Adult-Acquired Flat Foot Deformity (AAFFD) is most commonly caused by a progressive degeneration of the tendon (tibialis posterior) that supports the arch of the foot. As the tendon ages or is subjected to repetitive trauma, it stretches out over time, the natural arch of the foot becomes less pronounced and the foot gradually flattens out. Although it is uncertain why this occurs, the problem is seen equally among men and women - at an increasing frequency with age. Occasionally, a patient will experience a traumatic form of the condition as a result of a fall from a height or abnormal landing during aerial sports such as gymnastics or basketball.

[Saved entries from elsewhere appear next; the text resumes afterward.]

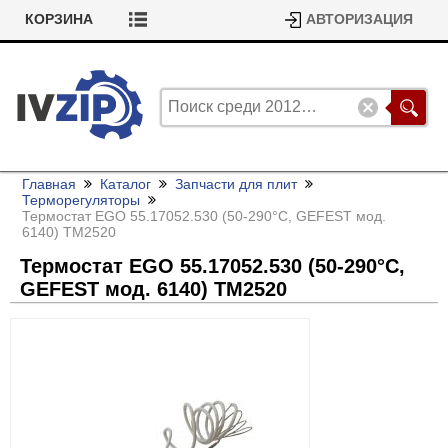
КОРЗИНА
АВТОРИЗАЦИЯ
Главная
Каталог
Запчасти для плит
Терморегуляторы
Термостат EGO 55.17052.530 (50-290°С, GEFEST мод.
6140) ТМ2520
Термостат EGO 55.17052.530 (50-290°С,
GEFEST мод. 6140) ТМ2520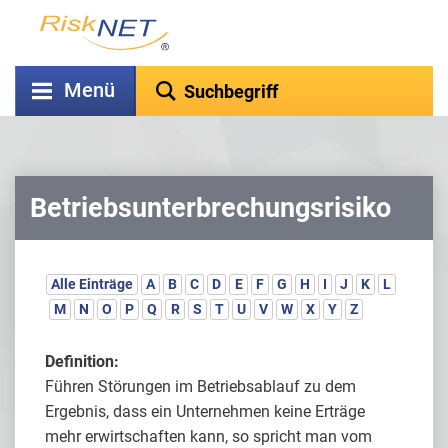
Menü
Betriebsunterbrechungsrisiko
Alle Einträge
A
B
C
D
E
F
G
H
I
J
K
L
M
N
O
P
Q
R
S
T
U
V
W
X
Y
Z
Definition:
Führen Störungen im Betriebsablauf zu dem
Ergebnis, dass ein Unternehmen keine Erträge
mehr erwirtschaften kann, so spricht man vom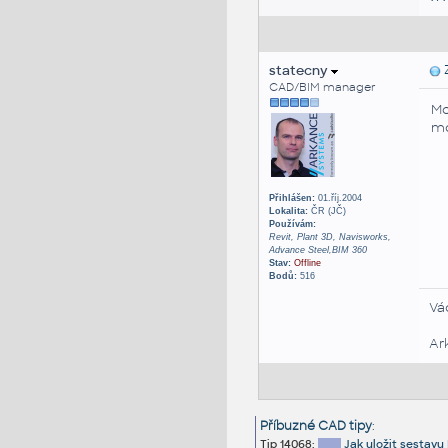
statecny
Z
CAD/BIM manager
Mo
mo
Přihlášen:
01.říj.2004
Lokalita:
ČR (JČ)
Používám:
Revit, Plant 3D, Navisworks,
Advance Steel,BIM 360
Stav:
Offline
Bodů:
516
Vá
Ar
Příbuzné CAD tipy
:
Tip 14068:
Jak uložit sestav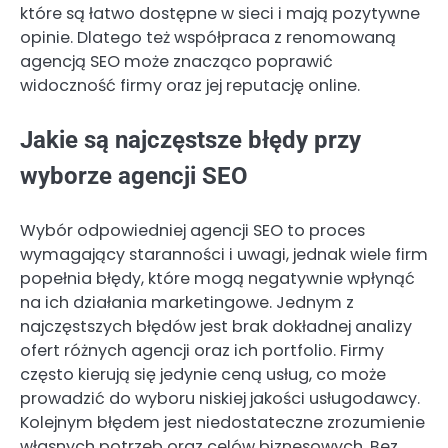
które są łatwo dostępne w sieci i mają pozytywne
opinie. Dlatego też współpraca z renomowaną
agencją SEO może znacząco poprawić
widoczność firmy oraz jej reputację online.
Jakie są najczęstsze błędy przy
wyborze agencji SEO
Wybór odpowiedniej agencji SEO to proces
wymagający staranności i uwagi, jednak wiele firm
popełnia błędy, które mogą negatywnie wpłynąć
na ich działania marketingowe. Jednym z
najczęstszych błędów jest brak dokładnej analizy
ofert różnych agencji oraz ich portfolio. Firmy
często kierują się jedynie ceną usług, co może
prowadzić do wyboru niskiej jakości usługodawcy.
Kolejnym błędem jest niedostateczne zrozumienie
własnych potrzeb oraz celów biznesowych. Bez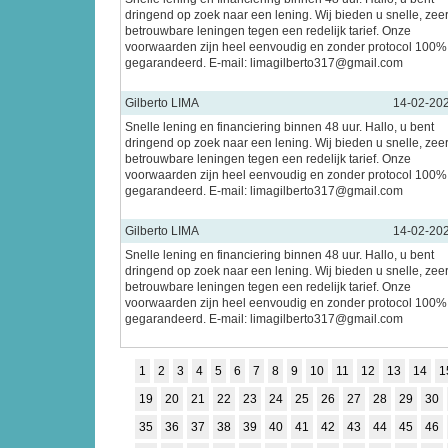
dringend op zoek naar een lening. Wij bieden u snelle, zee
betrouwbare leningen tegen een redelijk tarief. Onze
voorwaarden zijn heel eenvoudig en zonder protocol 100%
gegarandeerd. E-mail: limagilberto317@gmail.com
Gilberto LIMA
14-02-20
Snelle lening en financiering binnen 48 uur. Hallo, u bent
dringend op zoek naar een lening. Wij bieden u snelle, zee
betrouwbare leningen tegen een redelijk tarief. Onze
voorwaarden zijn heel eenvoudig en zonder protocol 100%
gegarandeerd. E-mail: limagilberto317@gmail.com
Gilberto LIMA
14-02-20
Snelle lening en financiering binnen 48 uur. Hallo, u bent
dringend op zoek naar een lening. Wij bieden u snelle, zee
betrouwbare leningen tegen een redelijk tarief. Onze
voorwaarden zijn heel eenvoudig en zonder protocol 100%
gegarandeerd. E-mail: limagilberto317@gmail.com
1
2
3
4
5
6
7
8
9
10
11
12
13
14
1
19
20
21
22
23
24
25
26
27
28
29
30
35
36
37
38
39
40
41
42
43
44
45
46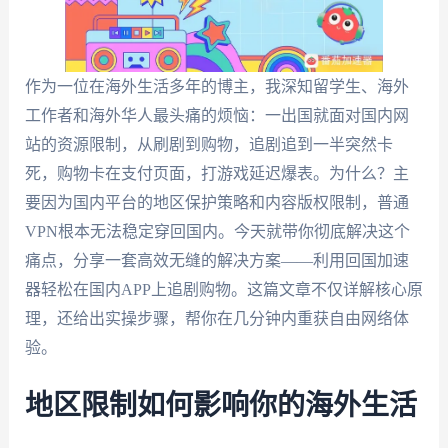
作为一位在海外生活多年的博主，我深知留学生、海外
工作者和海外华人最头痛的烦恼：一出国就面对国内网
站的资源限制，从刷剧到购物，追剧追到一半突然卡
死，购物卡在支付页面，打游戏延迟爆表。为什么？主
要因为国内平台的地区保护策略和内容版权限制，普通
VPN根本无法稳定穿回国内。今天就带你彻底解决这个
痛点，分享一套高效无缝的解决方案——利用回国加速
器轻松在国内APP上追剧购物。这篇文章不仅详解核心原
理，还给出实操步骤，帮你在几分钟内重获自由网络体
验。
地区限制如何影响你的海外生活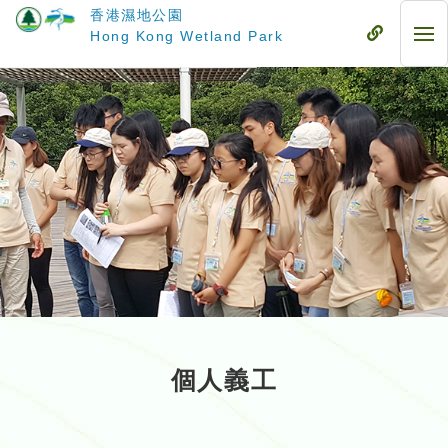
跳
香港濕地公園
至
流
Hong Kong Wetland Park
流
主
動
動
要
式
式
內
目
目
容
錄
錄
個人義工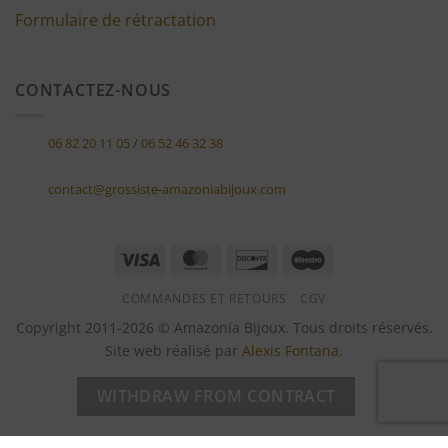
Formulaire de rétractation
CONTACTEZ-NOUS
06 82 20 11 05
/
06 52 46 32 38
contact@grossiste-amazoniabijoux.com
Visa
MasterCard
Discover
Maestro
COMMANDES ET RETOURS
CGV
Copyright 2011-2026 © Amazonia Bijoux. Tous droits réservés.
Site web réalisé par
Alexis Fontana
.
WITHDRAW FROM CONTRACT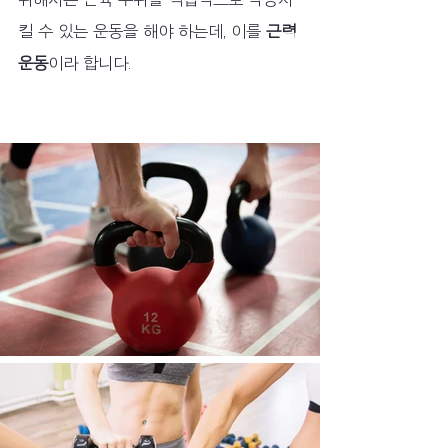
킬 수 있는 운동을 해야 하는데, 이를 
근력 
운동
이라 합니다. 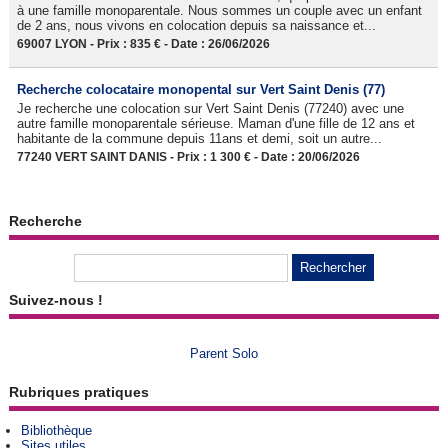
à une famille monoparentale. Nous sommes un couple avec un enfant
de 2 ans, nous vivons en colocation depuis sa naissance et...
69007 LYON - Prix : 835 € - Date : 26/06/2026
Recherche colocataire monopental sur Vert Saint Denis (77)
Je recherche une colocation sur Vert Saint Denis (77240) avec une
autre famille monoparentale sérieuse. Maman d'une fille de 12 ans et
habitante de la commune depuis 11ans et demi, soit un autre...
77240 VERT SAINT DANIS - Prix : 1 300 € - Date : 20/06/2026
Recherche
Suivez-nous !
Parent Solo
Rubriques pratiques
Bibliothèque
Sites utiles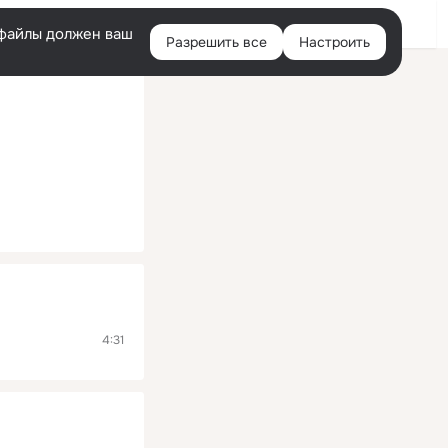
Помощь
Войти
й
e-файлы должен ваш
Разрешить все
Настроить
Правая
колонка
4:31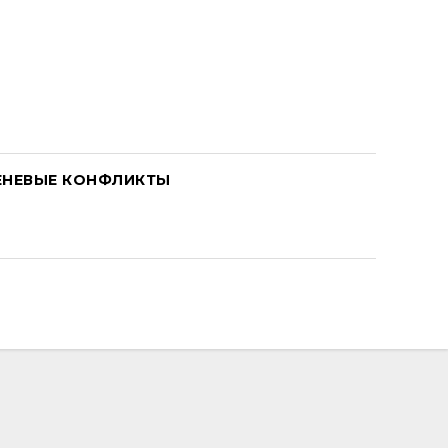
ЕНЕВЫЕ КОНФЛИКТЫ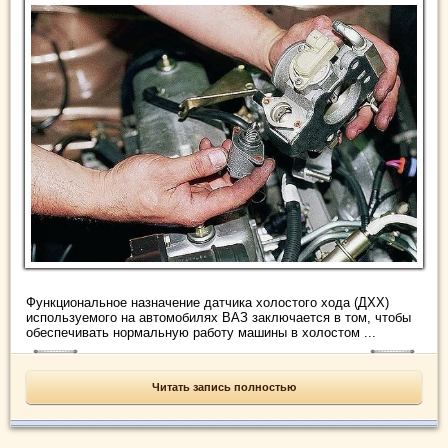
Функциональное назначение датчика холостого хода (ДХХ)
используемого на автомобилях ВАЗ заключается в том, чтобы
обеспечивать нормальную работу машины в холостом ...
Читать запись полностью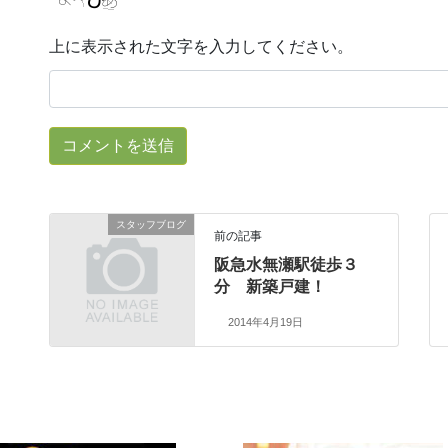
上に表示された文字を入力してください。
スタッフブログ
前の記事
阪急水無瀬駅徒歩３
分 新築戸建！
2014年4月19日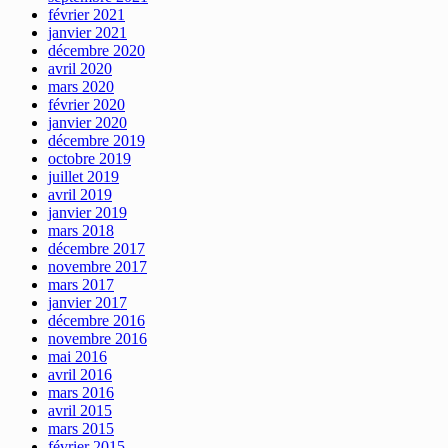
février 2021
janvier 2021
décembre 2020
avril 2020
mars 2020
février 2020
janvier 2020
décembre 2019
octobre 2019
juillet 2019
avril 2019
janvier 2019
mars 2018
décembre 2017
novembre 2017
mars 2017
janvier 2017
décembre 2016
novembre 2016
mai 2016
avril 2016
mars 2016
avril 2015
mars 2015
février 2015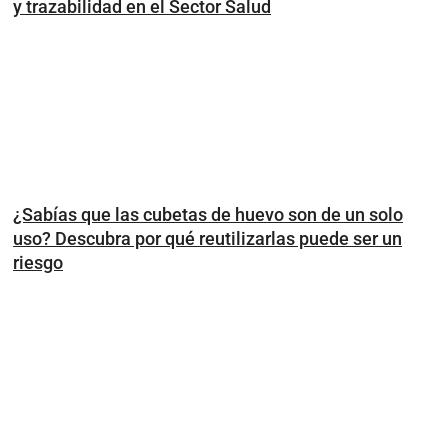
y trazabilidad en el Sector Salud
¿Sabías que las cubetas de huevo son de un solo
uso? Descubra por qué reutilizarlas puede ser un
riesgo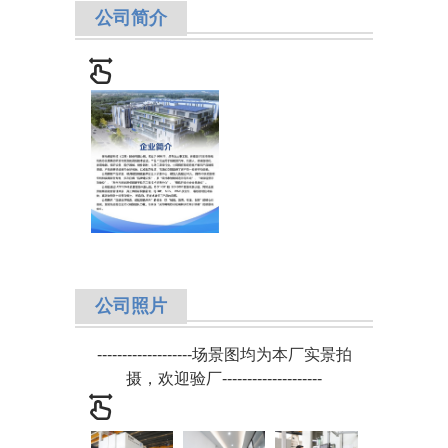
公司简介
公司照片
-------------------
场景图均为本厂实景拍
摄，欢迎验厂
-
-------------------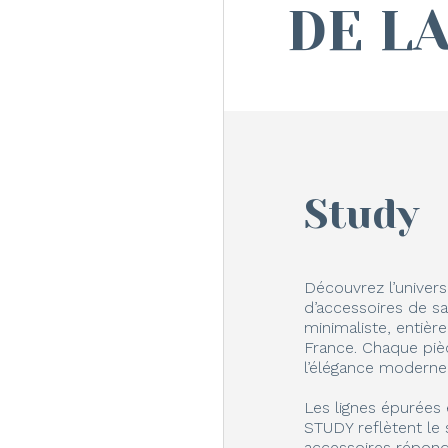
DE L
Study
Découvrez l’univer
d’accessoires de s
minimaliste, entiè
France. Chaque pièc
l’élégance moderne 
Les lignes épurées 
STUDY reflètent le s
accessoires répond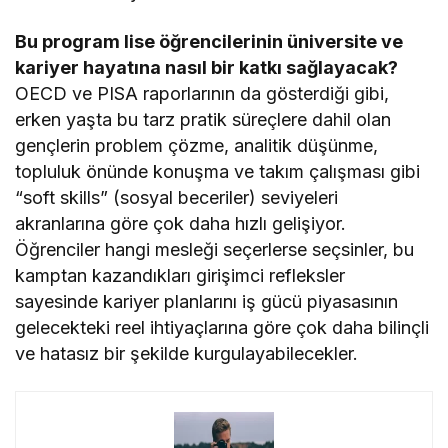
Bu program lise öğrencilerinin üniversite ve
kariyer hayatına nasıl bir katkı sağlayacak?
OECD ve PISA raporlarının da gösterdiği gibi,
erken yaşta bu tarz pratik süreçlere dahil olan
gençlerin problem çözme, analitik düşünme,
topluluk önünde konuşma ve takım çalışması gibi
“soft skills” (sosyal beceriler) seviyeleri
akranlarına göre çok daha hızlı gelişiyor.
Öğrenciler hangi mesleği seçerlerse seçsinler, bu
kamptan kazandıkları girişimci refleksler
sayesinde kariyer planlarını iş gücü piyasasının
gelecekteki reel ihtiyaçlarına göre çok daha bilinçli
ve hatasız bir şekilde kurgulayabilecekler.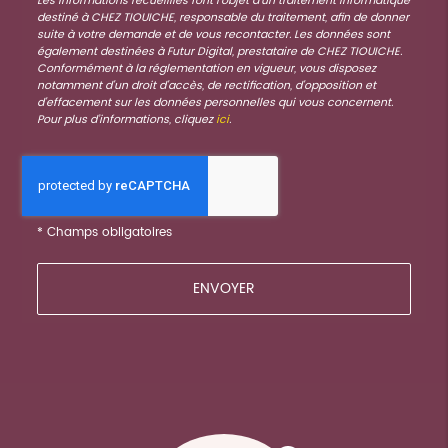
Les informations recueillies font l’objet d’un traitement informatique
destiné à
CHEZ TIOUICHE
, responsable du traitement, afin de donner
suite à votre demande et de vous recontacter. Les données sont
également destinées à Futur Digital, prestataire de CHEZ TIOUICHE.
Conformément à la réglementation en vigueur, vous disposez
notamment d'un droit d'accès, de rectification, d'opposition et
d'effacement sur les données personnelles qui vous concernent.
Pour plus d’informations, cliquez
ici
.
*
Champs obligatoires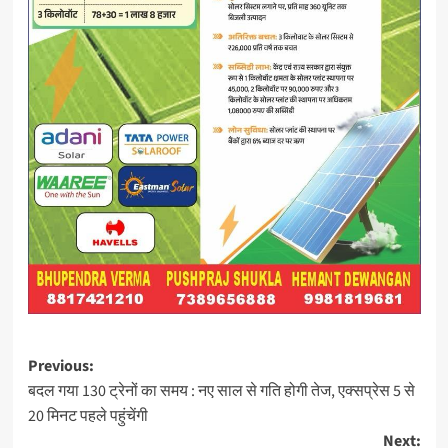
Post
Previous:
बदल गया 130 ट्रेनों का समय : नए साल से गति होगी तेज, एक्सप्रेस 5 से
navigation
20 मिनट पहले पहुंचेंगी
Next:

Adult flatfoot typically occurs very gradually. If often develops in an obese person who already has somewhat flat feet. As the person ages, the tendons and ligaments that support the foot begin to lose their strength and elasticity.
Symptoms of pain may have developed gradually as result of overuse or they may be traced to one minor injury. Typically, the pain localizes to the inside (medial) aspect of the ankle, under the medial malleolus. However, some patients will also experience pain over the outside (lateral) aspect of the hindfoot because of the displacement of the calcaneus impinging with the lateral malleolus. This usually occurs later in the course of the condition. Patients may walk with a limp or in advanced cases be disabled due to pain. They may also have noticed worsening of their flatfoot deformity.
Diagnostic testing is often used to diagnose the condition and help determine the stage of the disease. The most common test done in the office setting are weightbearing X-rays of the foot and ankle. These assess joint alignment and osteoarthritis. If tendon tearing or rupture is suspected, the gold standard test would be MRI. The MRI is used to check the tendon, surrounding ligament structures and the midfoot and hindfoot joints. An MRI is essential if surgery is being considered.
Non surgical Treatment
Non-surgical treatment includes rest and reducing your activity until the pain improves. Orthotics or bracing help support the tendon to reduce its pull along the arch, thus reducing pain. In moderate to severe cases, a below knee cast or walking boot may be needed to allow the tendon to rest completely and heal. Physical therapy is an integral part of the non-surgical treatment regimen to reduce inflammation and pain. Anti-inflammatory medication is often used as well. Many times evaluation of your current shoes is necessary to ensure you are wearing appropriate shoe gear to prevent re-injury.
A new type of surgery has been developed in which surgeons can re-construct the flat foot deformity and also the deltoid ligament using a tendon called the peroneus longus. A person is able to function fully without use of the peroneus longus but they can also be taken from deceased donors if needed. The new surgery was performed on four men and one woman. An improved alignment of the ankle was still evident nine years later, and all had good mobility 8 to 10 years after the surgery. None had developed arthritis.